Another scream or two came from the front of the house. It was really loud this time! Both Jason and I looked at each other, and I could tell that we were thinking the same thing! This party is going to get busted if they keep making a ruckus like that!
I saw Jason wrinkle up his forehead in the CUTEST way! And he says, "What the hell are they doing up there? Hehehe!"
Omigod, I LOVE it when he giggles!
This is it! I need to tell him! This moment is crying out for me to act on my impulses! How do I say it? What words do I use?
At this point...the partying screams from out front stopped being the kind of joyful 'party noises' that we were used to. In fact, they were so loud, and so odd in nature, that some of the other kids on the back porch and in the backyard with us started to wrinkle up their foreheads as well.
I watched as most of the high school guys on the back lawn started to walk around both sides of the house to see what the hell was going on out front. I was actually relieved to see them leaving! That meant more privacy for me and my sweetie to talk alone.

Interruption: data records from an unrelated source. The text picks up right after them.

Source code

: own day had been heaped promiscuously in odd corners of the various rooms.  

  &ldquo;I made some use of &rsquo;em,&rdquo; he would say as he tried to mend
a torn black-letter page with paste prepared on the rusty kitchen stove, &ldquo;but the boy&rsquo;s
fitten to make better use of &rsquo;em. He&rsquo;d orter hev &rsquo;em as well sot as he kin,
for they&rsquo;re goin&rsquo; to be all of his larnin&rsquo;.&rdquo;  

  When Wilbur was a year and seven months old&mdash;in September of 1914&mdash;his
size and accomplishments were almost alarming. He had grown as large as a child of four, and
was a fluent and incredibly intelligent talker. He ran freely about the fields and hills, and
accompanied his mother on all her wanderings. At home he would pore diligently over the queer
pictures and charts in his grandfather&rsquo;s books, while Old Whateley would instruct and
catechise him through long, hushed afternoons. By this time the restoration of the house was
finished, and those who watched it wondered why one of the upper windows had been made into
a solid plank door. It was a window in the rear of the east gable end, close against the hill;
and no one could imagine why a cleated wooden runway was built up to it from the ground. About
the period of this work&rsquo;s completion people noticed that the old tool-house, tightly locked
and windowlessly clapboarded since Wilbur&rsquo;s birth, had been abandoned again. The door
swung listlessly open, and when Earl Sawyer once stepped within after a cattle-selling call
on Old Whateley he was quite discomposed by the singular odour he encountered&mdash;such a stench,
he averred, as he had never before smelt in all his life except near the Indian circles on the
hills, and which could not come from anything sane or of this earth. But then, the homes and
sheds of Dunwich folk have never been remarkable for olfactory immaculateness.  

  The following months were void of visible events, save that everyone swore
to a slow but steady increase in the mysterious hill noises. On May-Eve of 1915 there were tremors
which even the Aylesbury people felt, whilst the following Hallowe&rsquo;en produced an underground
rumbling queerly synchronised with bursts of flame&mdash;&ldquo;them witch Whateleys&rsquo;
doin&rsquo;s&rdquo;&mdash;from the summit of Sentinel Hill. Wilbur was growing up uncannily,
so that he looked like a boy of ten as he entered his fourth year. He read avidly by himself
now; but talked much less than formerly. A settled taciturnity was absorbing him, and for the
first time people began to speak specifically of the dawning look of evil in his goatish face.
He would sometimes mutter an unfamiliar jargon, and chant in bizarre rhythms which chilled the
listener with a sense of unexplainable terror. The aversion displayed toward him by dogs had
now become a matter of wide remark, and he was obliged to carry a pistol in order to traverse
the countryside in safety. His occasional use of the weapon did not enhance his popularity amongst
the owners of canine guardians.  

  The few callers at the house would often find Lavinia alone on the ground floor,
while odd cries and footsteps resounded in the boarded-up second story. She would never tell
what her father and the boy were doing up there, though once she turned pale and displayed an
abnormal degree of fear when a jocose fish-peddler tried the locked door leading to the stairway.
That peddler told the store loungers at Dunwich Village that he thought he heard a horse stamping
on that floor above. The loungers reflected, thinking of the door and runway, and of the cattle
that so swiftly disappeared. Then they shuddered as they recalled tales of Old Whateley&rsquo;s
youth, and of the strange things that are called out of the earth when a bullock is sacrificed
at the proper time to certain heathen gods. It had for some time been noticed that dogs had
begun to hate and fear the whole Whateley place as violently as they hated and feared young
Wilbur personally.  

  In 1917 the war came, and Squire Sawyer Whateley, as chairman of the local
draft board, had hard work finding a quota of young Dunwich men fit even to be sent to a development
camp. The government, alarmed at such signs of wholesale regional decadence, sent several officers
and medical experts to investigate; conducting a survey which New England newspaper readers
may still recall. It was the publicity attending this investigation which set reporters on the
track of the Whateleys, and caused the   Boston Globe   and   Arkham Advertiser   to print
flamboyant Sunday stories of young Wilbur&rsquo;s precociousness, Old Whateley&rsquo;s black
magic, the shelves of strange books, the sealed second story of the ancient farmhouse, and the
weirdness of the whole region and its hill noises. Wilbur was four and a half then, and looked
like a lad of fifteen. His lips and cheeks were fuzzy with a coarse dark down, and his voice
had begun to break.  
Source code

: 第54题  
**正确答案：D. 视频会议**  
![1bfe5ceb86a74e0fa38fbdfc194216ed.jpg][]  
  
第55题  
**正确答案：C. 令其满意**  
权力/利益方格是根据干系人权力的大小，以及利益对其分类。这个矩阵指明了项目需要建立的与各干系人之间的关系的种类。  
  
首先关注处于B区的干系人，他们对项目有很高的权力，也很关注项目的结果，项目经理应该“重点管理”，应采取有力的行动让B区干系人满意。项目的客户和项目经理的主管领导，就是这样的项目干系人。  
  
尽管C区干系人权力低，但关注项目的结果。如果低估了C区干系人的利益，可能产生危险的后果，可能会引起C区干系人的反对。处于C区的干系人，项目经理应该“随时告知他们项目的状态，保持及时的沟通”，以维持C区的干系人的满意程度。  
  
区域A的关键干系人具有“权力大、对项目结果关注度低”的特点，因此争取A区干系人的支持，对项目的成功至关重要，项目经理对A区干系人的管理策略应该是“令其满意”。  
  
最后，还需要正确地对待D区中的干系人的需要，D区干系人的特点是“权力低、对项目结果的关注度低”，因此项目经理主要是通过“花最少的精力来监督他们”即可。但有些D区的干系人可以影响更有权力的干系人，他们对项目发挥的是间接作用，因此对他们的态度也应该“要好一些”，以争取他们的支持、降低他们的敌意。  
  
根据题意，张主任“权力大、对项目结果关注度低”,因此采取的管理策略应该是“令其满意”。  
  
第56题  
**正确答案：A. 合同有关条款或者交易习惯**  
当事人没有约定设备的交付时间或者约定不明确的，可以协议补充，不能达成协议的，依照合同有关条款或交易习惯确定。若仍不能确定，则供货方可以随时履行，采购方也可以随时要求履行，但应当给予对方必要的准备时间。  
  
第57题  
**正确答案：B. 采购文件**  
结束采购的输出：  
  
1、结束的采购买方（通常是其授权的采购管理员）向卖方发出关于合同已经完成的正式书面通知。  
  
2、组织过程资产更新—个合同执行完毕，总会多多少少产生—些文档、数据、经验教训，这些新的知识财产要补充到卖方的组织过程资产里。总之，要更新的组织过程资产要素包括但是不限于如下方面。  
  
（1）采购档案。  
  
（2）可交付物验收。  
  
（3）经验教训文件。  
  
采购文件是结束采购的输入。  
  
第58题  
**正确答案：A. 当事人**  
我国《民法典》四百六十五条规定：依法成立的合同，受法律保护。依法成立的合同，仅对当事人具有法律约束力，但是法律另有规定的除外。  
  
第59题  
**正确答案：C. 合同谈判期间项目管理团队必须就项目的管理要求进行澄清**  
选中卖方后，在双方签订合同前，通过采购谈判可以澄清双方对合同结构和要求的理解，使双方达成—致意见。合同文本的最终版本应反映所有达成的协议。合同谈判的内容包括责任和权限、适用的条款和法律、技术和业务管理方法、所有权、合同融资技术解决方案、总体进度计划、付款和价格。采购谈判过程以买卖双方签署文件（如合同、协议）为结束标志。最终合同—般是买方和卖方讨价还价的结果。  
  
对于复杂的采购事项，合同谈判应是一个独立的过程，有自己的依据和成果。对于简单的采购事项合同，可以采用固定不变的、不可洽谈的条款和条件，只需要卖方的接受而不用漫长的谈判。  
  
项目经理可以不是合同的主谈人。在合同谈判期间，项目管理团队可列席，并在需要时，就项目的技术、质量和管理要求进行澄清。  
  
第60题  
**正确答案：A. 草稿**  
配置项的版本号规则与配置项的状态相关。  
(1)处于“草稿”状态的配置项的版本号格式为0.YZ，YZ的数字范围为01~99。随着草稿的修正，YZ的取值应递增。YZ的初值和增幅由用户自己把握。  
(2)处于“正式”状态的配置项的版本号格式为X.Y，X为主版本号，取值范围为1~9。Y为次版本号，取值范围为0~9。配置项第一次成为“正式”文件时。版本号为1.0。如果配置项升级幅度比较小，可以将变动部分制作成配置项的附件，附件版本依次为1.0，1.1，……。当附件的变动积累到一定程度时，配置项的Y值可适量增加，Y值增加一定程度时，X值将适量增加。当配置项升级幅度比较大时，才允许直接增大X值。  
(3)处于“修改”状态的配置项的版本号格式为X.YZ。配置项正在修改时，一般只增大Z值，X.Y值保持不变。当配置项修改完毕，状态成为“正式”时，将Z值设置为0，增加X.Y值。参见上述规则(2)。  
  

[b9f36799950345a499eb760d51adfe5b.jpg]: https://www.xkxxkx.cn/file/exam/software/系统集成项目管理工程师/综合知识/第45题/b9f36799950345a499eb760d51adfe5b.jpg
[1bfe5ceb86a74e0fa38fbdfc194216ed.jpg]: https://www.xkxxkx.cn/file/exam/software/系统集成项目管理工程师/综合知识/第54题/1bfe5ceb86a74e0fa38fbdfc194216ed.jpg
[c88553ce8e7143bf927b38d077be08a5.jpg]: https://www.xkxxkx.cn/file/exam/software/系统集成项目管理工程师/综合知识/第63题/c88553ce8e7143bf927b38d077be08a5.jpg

I think Eddie was right! How lucky was it that some random disturbance out front just happened to take place while I was on the back porch with the boy of my dreams? That's GOT to be a sign for something, right? Hehehe!
I mumbled shyly, "So...Jason...I was thinking..."
"Wait. Do you hear that?" He said.
"The party? Yeah. They sound like they're getting pretty wild in there. But...before we go back to all that...."
"No! I mean...wait..." He said. I heard more screams. Not happy screams. Not the kind of screams that come from people enjoying the beat of the music and dancing their asses off. This was different. So different. "Hold on, Walter...I'll be right back..." He said.
"Actually, my name is..." But before I could finish, he was already rushing through the backdoor and into the kitchen. "...Walker." I sighed again.
Ok, something is seriously going nutty right now. But how bad can it be?
Shit. Let me just go on in and see what's wrong. What the hell is everybody losing their heads over NOW???